**WHAT IS NEEDED:** Output exactly, with nothing added, the entries from the first line through the line with "Кольцо Giorgio".

-- RECORDS PROVIDED follows --

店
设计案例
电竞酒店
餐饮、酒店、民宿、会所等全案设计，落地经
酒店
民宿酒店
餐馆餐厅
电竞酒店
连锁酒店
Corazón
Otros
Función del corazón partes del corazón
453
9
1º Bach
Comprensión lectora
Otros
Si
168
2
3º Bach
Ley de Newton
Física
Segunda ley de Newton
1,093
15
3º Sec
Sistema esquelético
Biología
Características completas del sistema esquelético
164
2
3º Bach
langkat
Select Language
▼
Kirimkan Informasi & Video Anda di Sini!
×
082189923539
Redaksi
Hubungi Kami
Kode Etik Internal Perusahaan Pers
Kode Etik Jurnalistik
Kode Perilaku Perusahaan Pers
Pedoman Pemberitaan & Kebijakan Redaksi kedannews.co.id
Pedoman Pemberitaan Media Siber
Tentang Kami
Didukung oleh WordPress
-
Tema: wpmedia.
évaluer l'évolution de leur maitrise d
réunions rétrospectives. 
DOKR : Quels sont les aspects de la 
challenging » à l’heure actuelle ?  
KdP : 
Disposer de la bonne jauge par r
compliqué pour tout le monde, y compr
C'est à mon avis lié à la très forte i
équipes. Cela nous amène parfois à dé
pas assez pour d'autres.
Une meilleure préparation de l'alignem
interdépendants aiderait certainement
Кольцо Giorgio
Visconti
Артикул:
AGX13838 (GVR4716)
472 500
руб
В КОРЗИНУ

-- RECORDS PROVIDED concluded --

**OUTPUT BELOW:**
店
设计案例
电竞酒店
餐饮、酒店、民宿、会所等全案设计，落地经
酒店
民宿酒店
餐馆餐厅
电竞酒店
连锁酒店
Corazón
Otros
Función del corazón partes del corazón
453
9
1º Bach
Comprensión lectora
Otros
Si
168
2
3º Bach
Ley de Newton
Física
Segunda ley de Newton
1,093
15
3º Sec
Sistema esquelético
Biología
Características completas del sistema esquelético
164
2
3º Bach
langkat
Select Language
▼
Kirimkan Informasi & Video Anda di Sini!
×
082189923539
Redaksi
Hubungi Kami
Kode Etik Internal Perusahaan Pers
Kode Etik Jurnalistik
Kode Perilaku Perusahaan Pers
Pedoman Pemberitaan & Kebijakan Redaksi kedannews.co.id
Pedoman Pemberitaan Media Siber
Tentang Kami
Didukung oleh WordPress
-
Tema: wpmedia.
évaluer l'évolution de leur maitrise d
réunions rétrospectives. 
DOKR : Quels sont les aspects de la 
challenging » à l’heure actuelle ?  
KdP : 
Disposer de la bonne jauge par r
compliqué pour tout le monde, y compr
C'est à mon avis lié à la très forte i
équipes. Cela nous amène parfois à dé
pas assez pour d'autres.
Une meilleure préparation de l'alignem
interdépendants aiderait certainement
Кольцо Giorgio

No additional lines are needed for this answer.